• **Activity**
From the line with "right eye: (90, 560)" to the final line of the records, every line is to be duplicated exactly, both of those lines included.

• **Records shown**
________

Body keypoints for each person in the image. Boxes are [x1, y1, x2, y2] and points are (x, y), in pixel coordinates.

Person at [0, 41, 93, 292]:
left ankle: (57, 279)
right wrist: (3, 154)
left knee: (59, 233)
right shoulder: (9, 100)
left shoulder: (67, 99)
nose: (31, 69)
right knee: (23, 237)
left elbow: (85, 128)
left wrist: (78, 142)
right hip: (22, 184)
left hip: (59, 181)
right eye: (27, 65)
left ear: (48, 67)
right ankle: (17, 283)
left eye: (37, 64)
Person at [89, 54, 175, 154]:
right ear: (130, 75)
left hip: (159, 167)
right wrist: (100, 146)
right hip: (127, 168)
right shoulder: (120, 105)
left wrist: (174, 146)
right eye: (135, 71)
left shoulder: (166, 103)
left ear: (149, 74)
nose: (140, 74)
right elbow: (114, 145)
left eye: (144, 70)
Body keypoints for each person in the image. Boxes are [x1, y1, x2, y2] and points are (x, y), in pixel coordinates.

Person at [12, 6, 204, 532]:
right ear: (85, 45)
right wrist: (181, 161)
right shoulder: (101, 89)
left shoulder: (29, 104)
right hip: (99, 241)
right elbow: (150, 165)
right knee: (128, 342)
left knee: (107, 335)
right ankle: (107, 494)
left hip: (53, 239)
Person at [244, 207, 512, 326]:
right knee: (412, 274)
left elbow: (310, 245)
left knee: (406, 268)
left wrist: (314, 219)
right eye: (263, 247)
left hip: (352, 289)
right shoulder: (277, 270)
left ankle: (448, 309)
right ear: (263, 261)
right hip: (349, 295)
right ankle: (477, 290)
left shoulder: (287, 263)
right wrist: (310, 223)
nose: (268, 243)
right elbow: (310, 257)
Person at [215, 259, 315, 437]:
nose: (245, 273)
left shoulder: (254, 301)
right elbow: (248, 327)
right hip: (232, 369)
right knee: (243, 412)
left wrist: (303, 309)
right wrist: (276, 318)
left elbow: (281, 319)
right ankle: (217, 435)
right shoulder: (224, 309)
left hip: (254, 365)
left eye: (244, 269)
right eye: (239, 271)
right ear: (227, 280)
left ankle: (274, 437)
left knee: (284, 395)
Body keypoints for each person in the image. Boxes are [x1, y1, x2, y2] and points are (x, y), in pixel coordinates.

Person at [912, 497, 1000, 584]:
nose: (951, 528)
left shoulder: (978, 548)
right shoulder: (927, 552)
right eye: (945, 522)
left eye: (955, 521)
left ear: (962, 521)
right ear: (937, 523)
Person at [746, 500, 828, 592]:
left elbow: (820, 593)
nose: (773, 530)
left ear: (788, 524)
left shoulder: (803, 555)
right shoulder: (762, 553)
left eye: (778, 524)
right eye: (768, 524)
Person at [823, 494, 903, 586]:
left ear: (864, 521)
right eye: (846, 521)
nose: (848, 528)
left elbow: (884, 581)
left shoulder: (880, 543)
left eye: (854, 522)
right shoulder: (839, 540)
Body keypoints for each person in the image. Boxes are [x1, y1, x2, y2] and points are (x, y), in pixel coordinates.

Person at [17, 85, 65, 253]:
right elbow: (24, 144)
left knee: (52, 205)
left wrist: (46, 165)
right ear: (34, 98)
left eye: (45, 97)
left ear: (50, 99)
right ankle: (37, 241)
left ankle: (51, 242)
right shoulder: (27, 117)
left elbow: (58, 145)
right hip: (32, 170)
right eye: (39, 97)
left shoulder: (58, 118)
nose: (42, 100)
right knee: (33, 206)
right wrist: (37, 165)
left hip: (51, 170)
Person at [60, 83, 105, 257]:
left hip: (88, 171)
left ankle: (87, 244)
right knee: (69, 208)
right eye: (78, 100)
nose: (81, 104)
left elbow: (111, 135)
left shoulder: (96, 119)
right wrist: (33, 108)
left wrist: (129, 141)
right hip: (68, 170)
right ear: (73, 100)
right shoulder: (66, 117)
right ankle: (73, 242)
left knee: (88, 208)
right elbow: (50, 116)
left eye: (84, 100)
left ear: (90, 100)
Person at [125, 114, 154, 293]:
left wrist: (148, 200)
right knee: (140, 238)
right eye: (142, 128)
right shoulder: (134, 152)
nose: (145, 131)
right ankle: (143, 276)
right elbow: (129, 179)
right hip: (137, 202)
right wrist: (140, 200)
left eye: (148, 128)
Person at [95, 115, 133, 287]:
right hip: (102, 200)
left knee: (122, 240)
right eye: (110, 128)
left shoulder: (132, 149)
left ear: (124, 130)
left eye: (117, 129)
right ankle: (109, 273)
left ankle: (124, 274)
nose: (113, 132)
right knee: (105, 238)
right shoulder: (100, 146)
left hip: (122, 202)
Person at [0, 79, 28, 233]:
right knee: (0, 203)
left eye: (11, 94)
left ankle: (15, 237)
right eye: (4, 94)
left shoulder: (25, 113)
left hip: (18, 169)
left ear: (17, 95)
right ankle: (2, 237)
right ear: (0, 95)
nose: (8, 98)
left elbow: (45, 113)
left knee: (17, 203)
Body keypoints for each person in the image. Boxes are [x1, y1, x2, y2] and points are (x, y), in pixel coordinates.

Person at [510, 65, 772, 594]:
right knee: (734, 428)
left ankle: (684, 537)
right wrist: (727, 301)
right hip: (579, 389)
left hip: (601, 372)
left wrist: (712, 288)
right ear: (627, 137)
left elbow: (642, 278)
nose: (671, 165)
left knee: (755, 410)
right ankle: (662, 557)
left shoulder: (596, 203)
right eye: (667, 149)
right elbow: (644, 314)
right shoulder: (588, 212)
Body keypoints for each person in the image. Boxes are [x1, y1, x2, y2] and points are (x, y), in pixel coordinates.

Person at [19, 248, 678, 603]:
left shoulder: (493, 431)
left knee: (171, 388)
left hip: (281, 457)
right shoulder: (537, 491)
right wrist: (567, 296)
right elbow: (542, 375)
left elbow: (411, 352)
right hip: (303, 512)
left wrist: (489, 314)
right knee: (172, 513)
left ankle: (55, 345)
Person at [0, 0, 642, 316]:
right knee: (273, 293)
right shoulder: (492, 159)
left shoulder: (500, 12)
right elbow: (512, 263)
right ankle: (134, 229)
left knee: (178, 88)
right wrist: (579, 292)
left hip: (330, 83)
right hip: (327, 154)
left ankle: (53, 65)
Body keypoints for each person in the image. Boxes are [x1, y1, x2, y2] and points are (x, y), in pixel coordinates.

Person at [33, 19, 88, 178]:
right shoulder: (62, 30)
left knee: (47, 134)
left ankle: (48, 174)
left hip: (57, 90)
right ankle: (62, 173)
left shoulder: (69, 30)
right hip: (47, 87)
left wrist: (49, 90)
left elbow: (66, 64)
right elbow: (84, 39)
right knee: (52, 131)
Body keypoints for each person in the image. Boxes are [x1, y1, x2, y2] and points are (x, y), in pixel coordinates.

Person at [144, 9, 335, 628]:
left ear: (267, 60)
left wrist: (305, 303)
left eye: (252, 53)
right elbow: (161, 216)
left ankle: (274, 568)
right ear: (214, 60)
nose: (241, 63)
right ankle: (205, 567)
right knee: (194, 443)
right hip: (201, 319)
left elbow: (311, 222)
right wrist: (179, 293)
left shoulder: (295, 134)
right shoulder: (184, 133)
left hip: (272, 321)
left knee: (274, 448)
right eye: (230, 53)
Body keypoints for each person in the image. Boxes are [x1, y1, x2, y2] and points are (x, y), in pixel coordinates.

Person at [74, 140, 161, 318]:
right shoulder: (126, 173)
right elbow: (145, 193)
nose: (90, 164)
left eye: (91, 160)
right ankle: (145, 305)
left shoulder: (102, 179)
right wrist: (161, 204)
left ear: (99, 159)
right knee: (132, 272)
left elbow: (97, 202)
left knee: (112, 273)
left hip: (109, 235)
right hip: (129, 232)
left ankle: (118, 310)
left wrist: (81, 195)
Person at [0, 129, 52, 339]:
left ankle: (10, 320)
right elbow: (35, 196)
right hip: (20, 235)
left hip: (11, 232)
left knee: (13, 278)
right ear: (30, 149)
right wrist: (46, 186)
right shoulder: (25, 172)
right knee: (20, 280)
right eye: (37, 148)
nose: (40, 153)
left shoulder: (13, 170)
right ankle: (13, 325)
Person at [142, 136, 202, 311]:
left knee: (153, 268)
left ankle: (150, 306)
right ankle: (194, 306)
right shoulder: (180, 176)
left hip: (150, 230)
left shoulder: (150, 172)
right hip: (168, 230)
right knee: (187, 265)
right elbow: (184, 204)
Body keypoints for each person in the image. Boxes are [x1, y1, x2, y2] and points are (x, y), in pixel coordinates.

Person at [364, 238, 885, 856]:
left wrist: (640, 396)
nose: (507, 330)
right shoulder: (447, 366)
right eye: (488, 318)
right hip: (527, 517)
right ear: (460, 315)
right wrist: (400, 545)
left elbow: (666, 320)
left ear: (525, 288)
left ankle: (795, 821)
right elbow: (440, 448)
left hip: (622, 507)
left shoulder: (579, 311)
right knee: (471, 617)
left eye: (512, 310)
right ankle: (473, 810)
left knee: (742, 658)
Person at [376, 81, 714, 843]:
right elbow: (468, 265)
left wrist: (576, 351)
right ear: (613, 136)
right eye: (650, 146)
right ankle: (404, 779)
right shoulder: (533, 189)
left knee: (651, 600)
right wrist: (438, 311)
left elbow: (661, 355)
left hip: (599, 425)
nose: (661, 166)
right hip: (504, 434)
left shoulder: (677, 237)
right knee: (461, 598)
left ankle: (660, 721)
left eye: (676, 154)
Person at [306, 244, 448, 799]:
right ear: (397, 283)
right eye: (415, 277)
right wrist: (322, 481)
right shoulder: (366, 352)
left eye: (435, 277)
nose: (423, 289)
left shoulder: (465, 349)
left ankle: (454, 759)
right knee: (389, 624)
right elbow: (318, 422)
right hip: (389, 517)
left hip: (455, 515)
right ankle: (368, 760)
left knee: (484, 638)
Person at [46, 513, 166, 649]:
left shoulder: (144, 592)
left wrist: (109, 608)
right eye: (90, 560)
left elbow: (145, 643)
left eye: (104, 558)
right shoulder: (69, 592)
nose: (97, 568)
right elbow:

________

• **Exercise response**
right eye: (90, 560)
left elbow: (145, 643)
left eye: (104, 558)
right shoulder: (69, 592)
nose: (97, 568)
right elbow:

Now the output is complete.